12. The method of claim 10, further comprising:

receiving a second input prompt for processing using the generative artificial intelligence model;

generating a second output of the layer of the generative artificial intelligence model based on the second input prompt and other noise injected into the layer of the generative artificial intelligence model;

generating a response to the second input prompt based on the second output of the layer of the generative artificial intelligence model;

determining, based on a second probability distribution associated with the response to the input prompt and the response to the second input prompt, a second likelihood that one or more of the response to the input prompt or the response to the second input prompt is a hallucinatory output of the generative artificial intelligence model; and

taking one or more actions with respect to at least one of the response to the input prompt or the response to the second input prompt based on the determined second likelihood that one or more of the response to the input prompt or the response to the second input prompt is a hallucinatory output.

13. The method of claim 10, wherein the layer of the generative artificial intelligence model comprises a transformer layer and wherein the noise is injected into an attention block of the transformer layer.

14. The method of claim 10, wherein the noise is injected into a feedforward block of the layer.

15. The method of claim 10, wherein generating the output of the layer of the generative artificial intelligence model comprises adding noise to an intermediate output of the layer of the generative artificial intelligence model.

16. The method of claim 10, wherein the generative artificial intelligence model comprises a neural network including one or more transformer layers and a prediction layer and wherein the layer of the generative artificial intelligence model comprises a layer from the one or more transformer layers.

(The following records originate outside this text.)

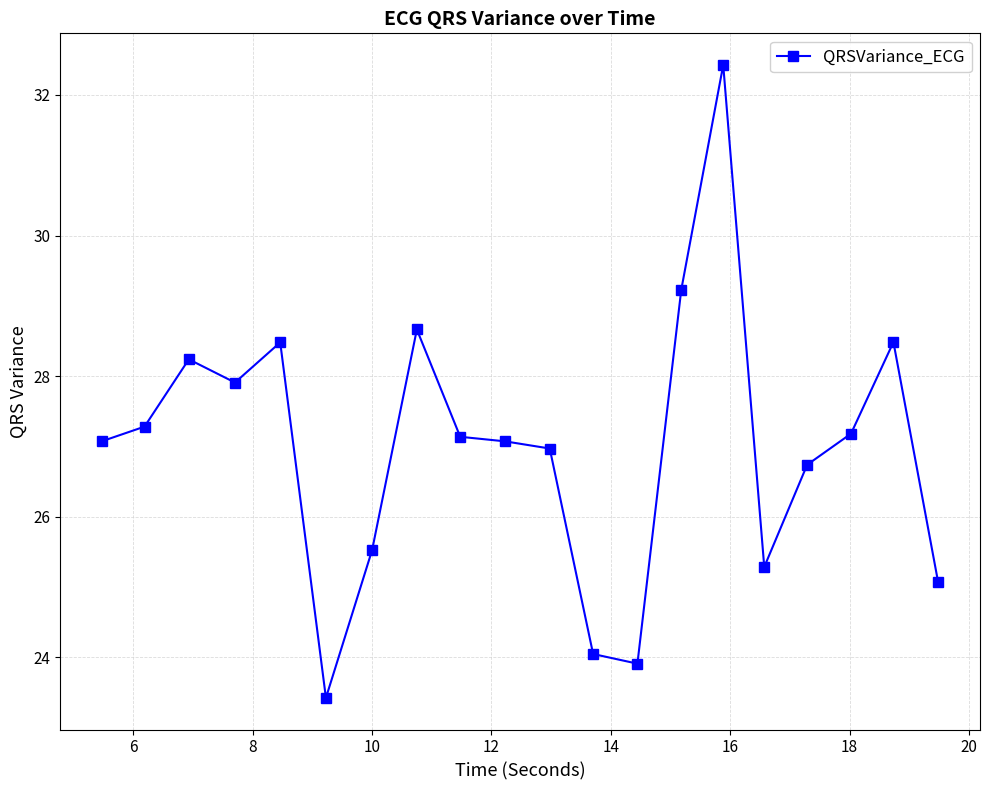

How many distinct data groups are displayed?

1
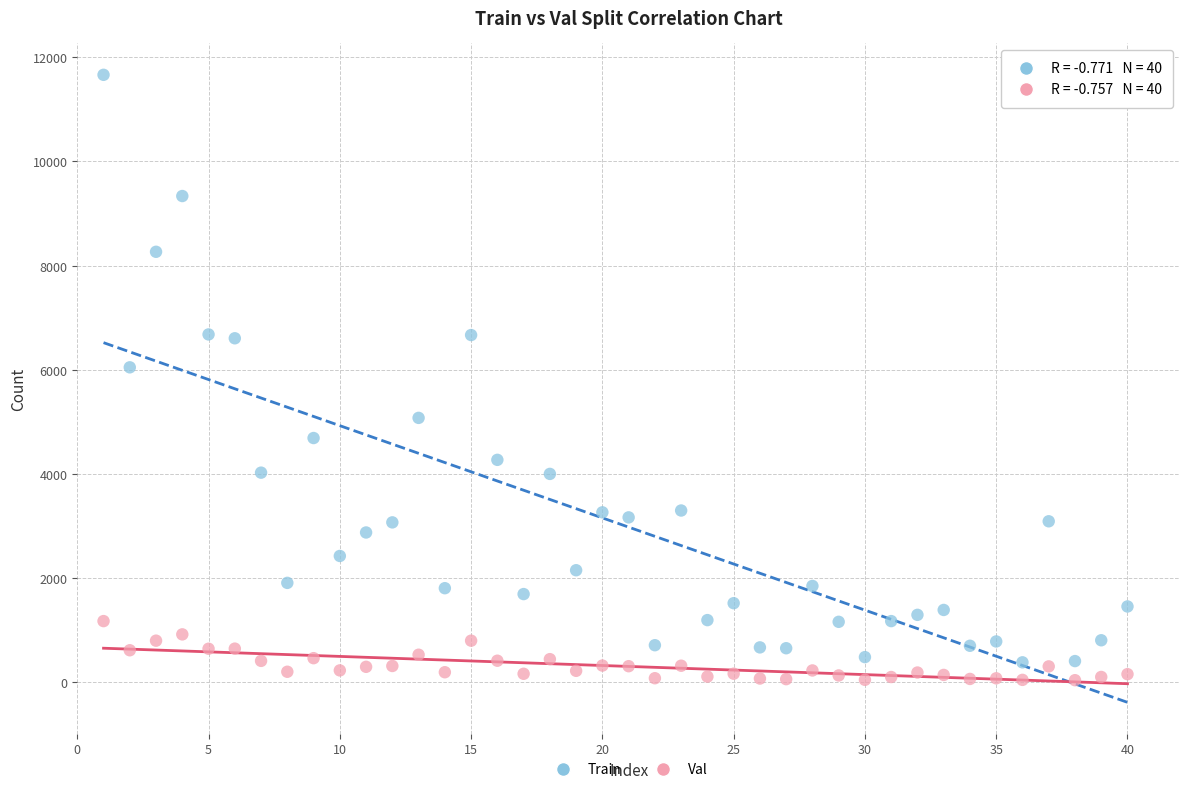

Which series reaches the maximum Y coordinate?

Train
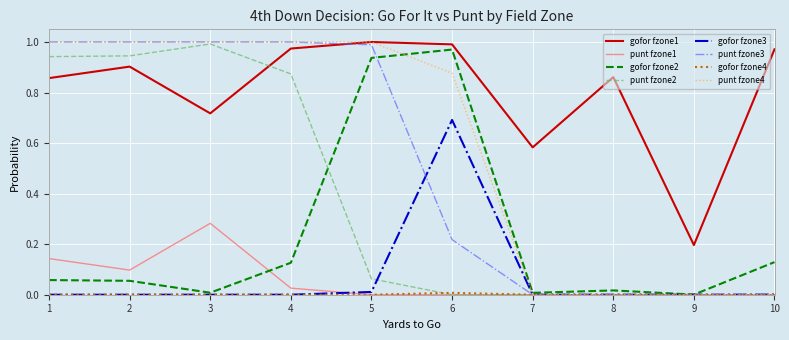

Between which two adjacent categories do punt fzone2 and gofor fzone1 first intersect?

3 and 4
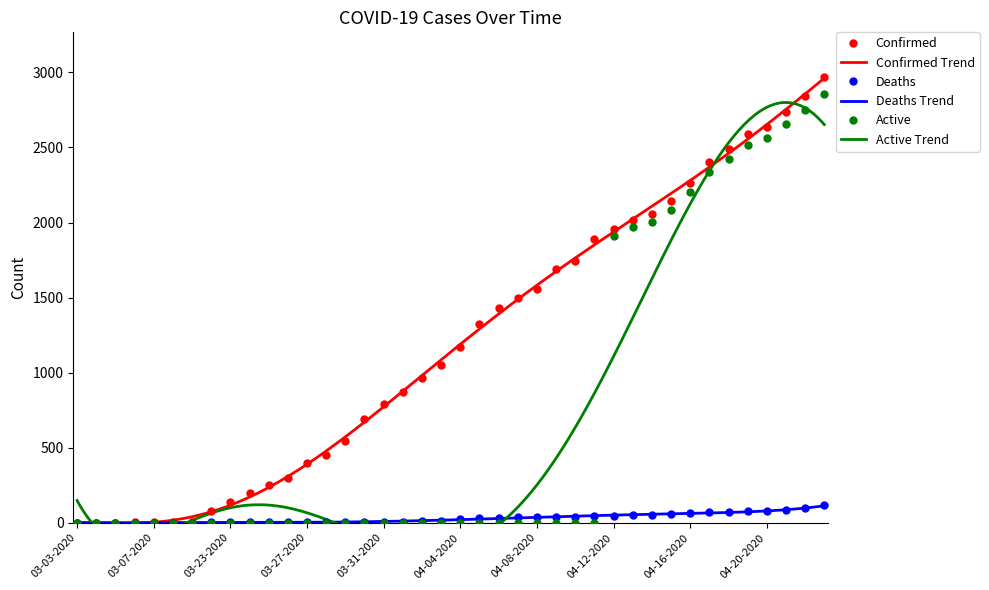

What is the sum of the Confirmed values at 03-07-2020 and 04-03-2020?

1052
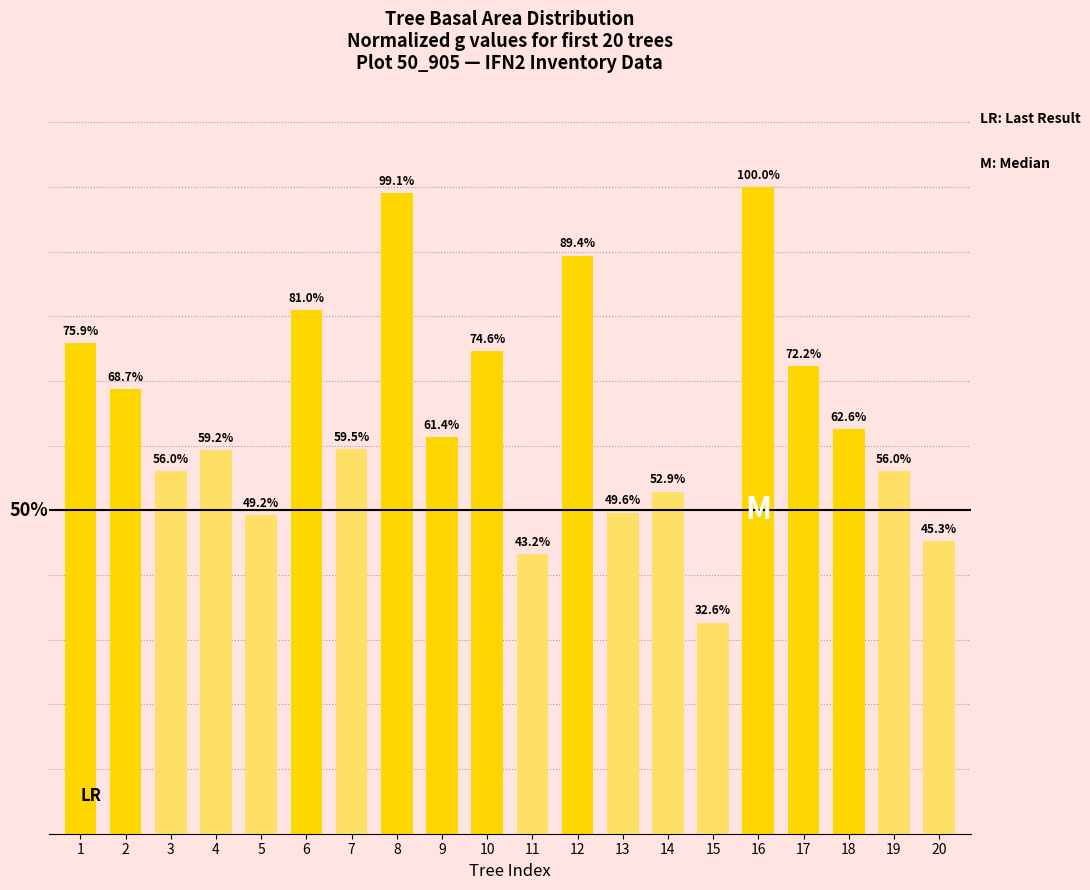

Does the chart contain any negative values?

No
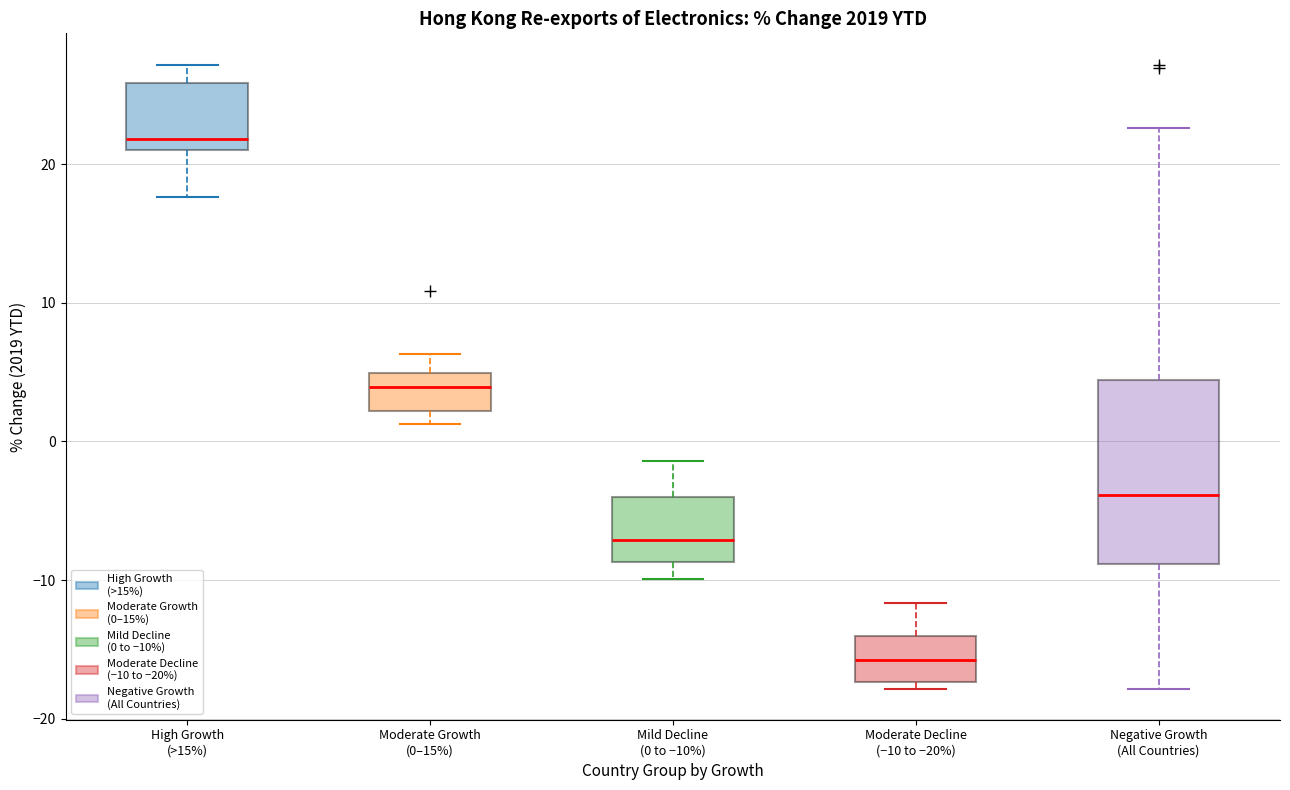

Reading left to right, read every box against the y-axis: the position of its median line, the range the box covers, and the ends of its whiskers. The values are not printed on the chart, so give them approximately, as read against the axis.

High Growth (>15%): median 22, box 21 to 26, whiskers 18 to 27
Moderate Growth (0–15%): median 4, box 2 to 5, whiskers 1 to 6
Mild Decline (0 to −10%): median -7, box -9 to -4, whiskers -10 to -1
Moderate Decline (−10 to −20%): median -16, box -17 to -14, whiskers -18 to -12
Negative Growth (All Countries): median -4, box -9 to 4, whiskers -18 to 23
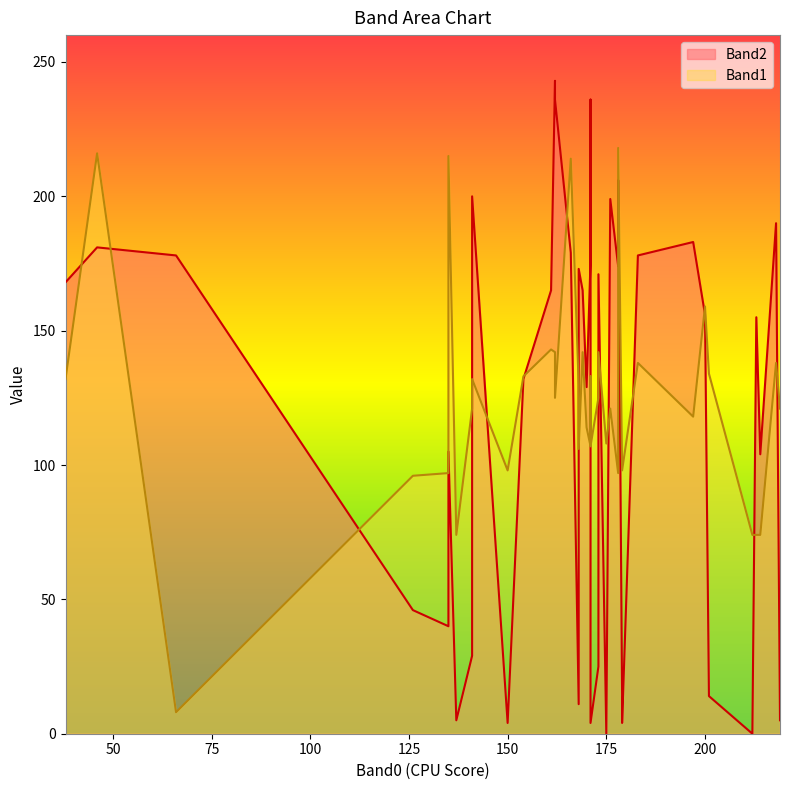

What is the average value of the Band1 series?

123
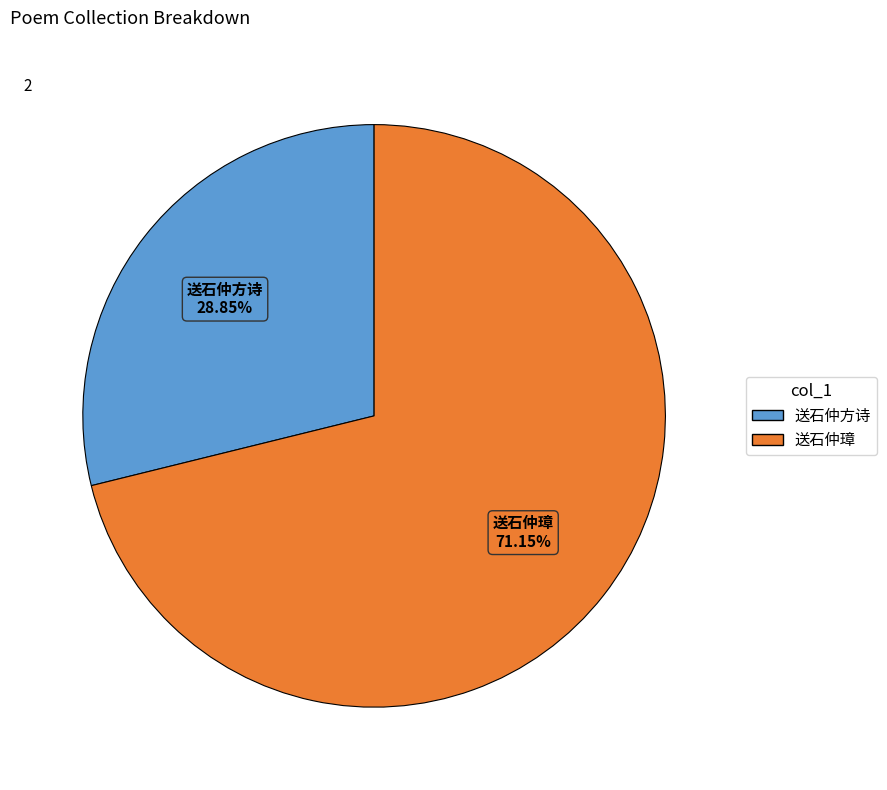

Between 送石仲璋 and 送石仲方诗, which is larger?

送石仲璋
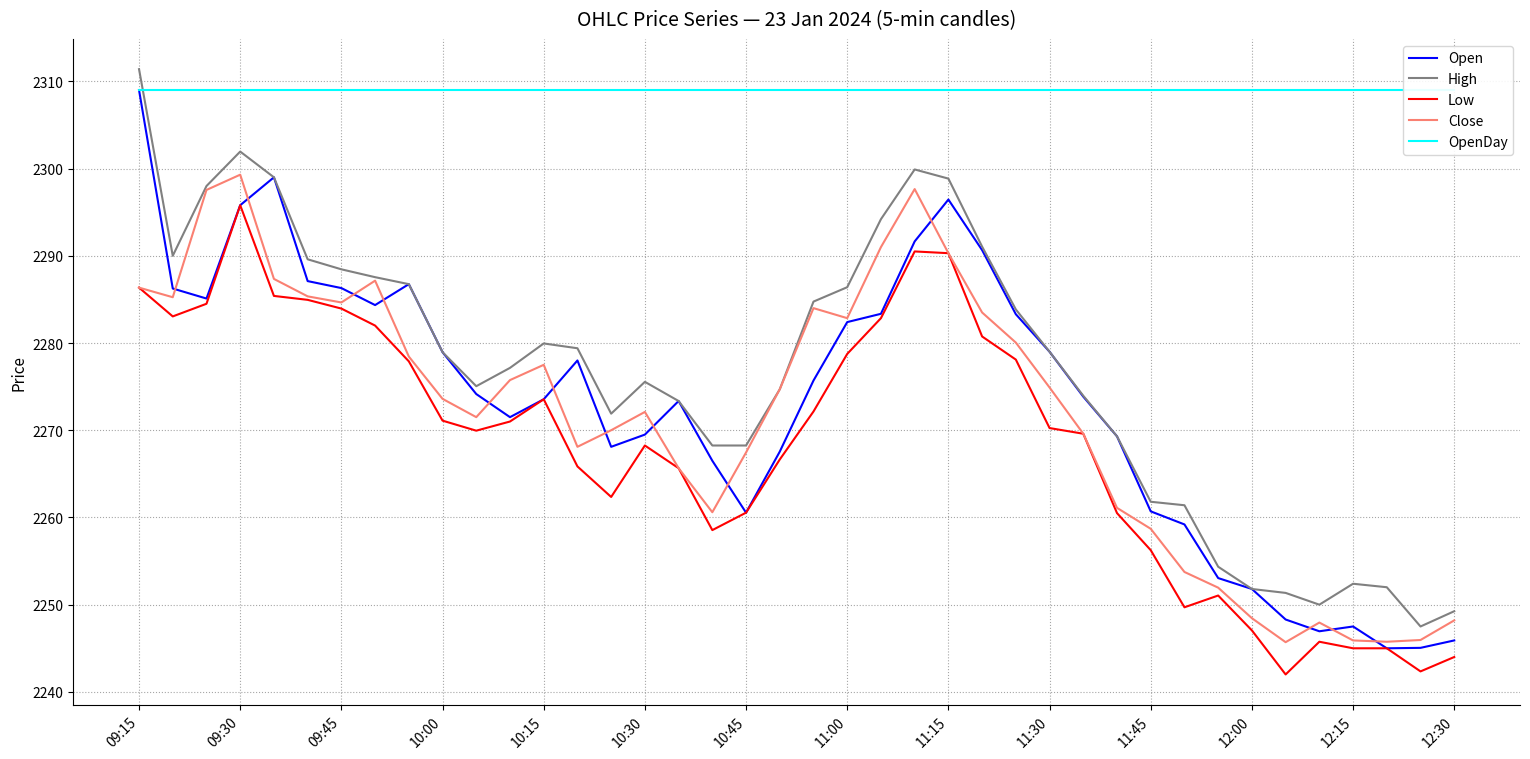

True or false: Close and High cross at least once.

False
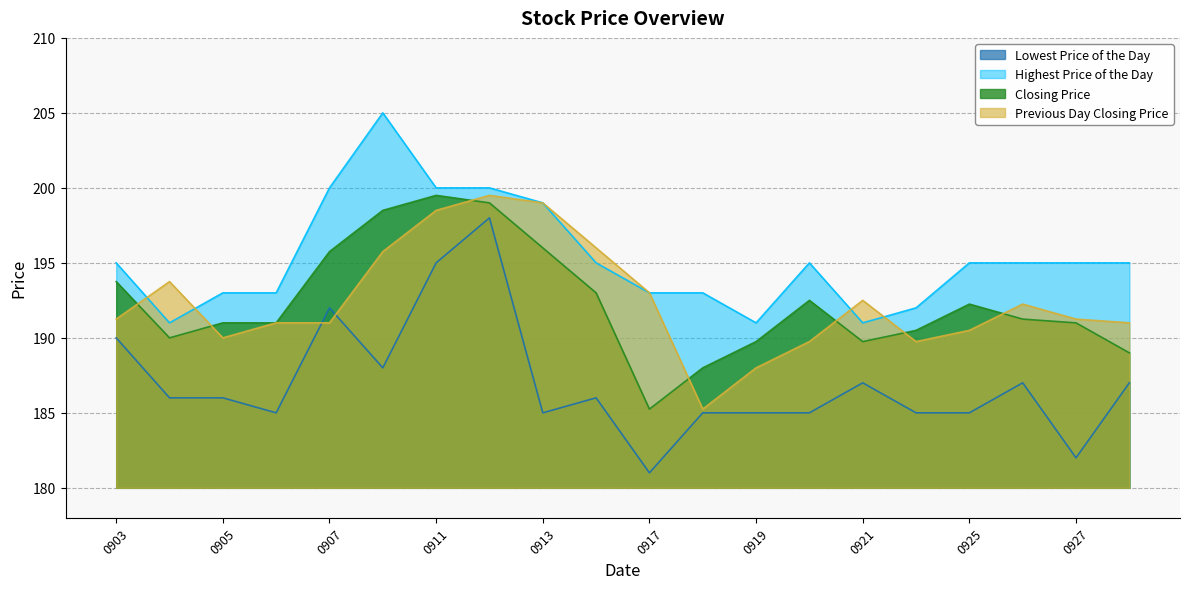

What is the spread (max minus min) of values at 20070912?

2.0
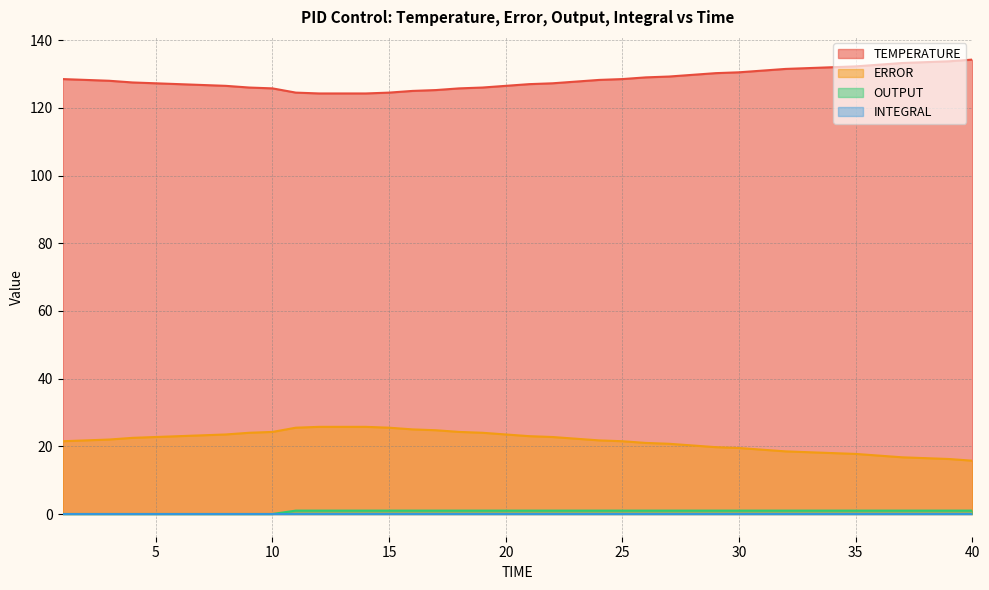

The ERROR series shows 32.8 at 22. True or false?

False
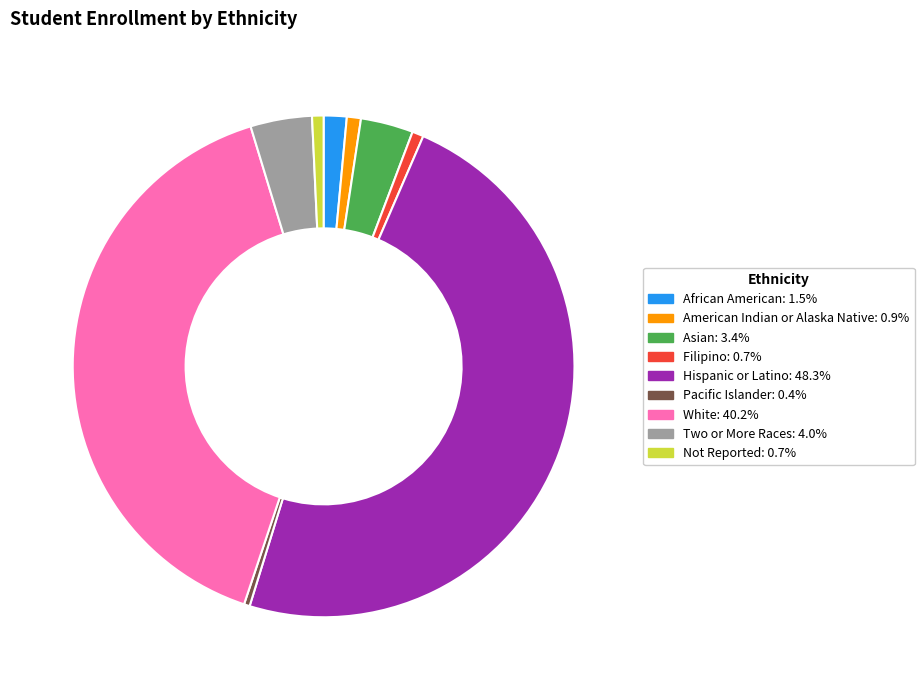

Does African American account for over 50% of the chart?

No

17. The method of claim 10, wherein determining the likelihood that the response is a hallucinatory output of the generative artificial intelligence model comprises determining whether an entropy associated with candidate responses to the input prompt exceeds a threshold entropy.

18. The method of claim 17, wherein the generated response is output based on the determined entropy being less than the threshold entropy.

19. A processing system comprising:

means for receiving an input prompt for processing using a generative artificial intelligence model;

means for generating an output of a layer of the generative artificial intelligence model based on the input prompt and noise injected into the layer of the generative artificial intelligence model;

means for generating a response to the input prompt based on the output of the layer of the generative artificial intelligence model;

means for determining, based on a probability distribution associated with the response to the input prompt, a likelihood that the response is a hallucinatory output of the generative artificial intelligence model; and

means for outputting the generated response based on the determined likelihood that the response is a hallucinatory output.

20. The processing system of claim 19, further comprising:

means for receiving a second input prompt for processing using the generative artificial intelligence model;

means for generating a second output of the layer of the generative artificial intelligence model based on the second input prompt and other noise injected into the layer of the generative artificial intelligence model;

means for generating a response to the second input prompt based on the second output of the layer of the generative artificial intelligence model;

means for determining, based on a second probability distribution associated with the response to the input prompt and the response to the second input prompt, a second likelihood that one or more of the response to the input prompt or the response to the second input prompt is a hallucinatory output of the generative artificial intelligence model; and

means for taking one or more actions with respect to at least one of the response to the input prompt or the response to the second input prompt based on the determined second likelihood that one or more of the response to the input prompt or the response to the second input prompt is a hallucinatory output.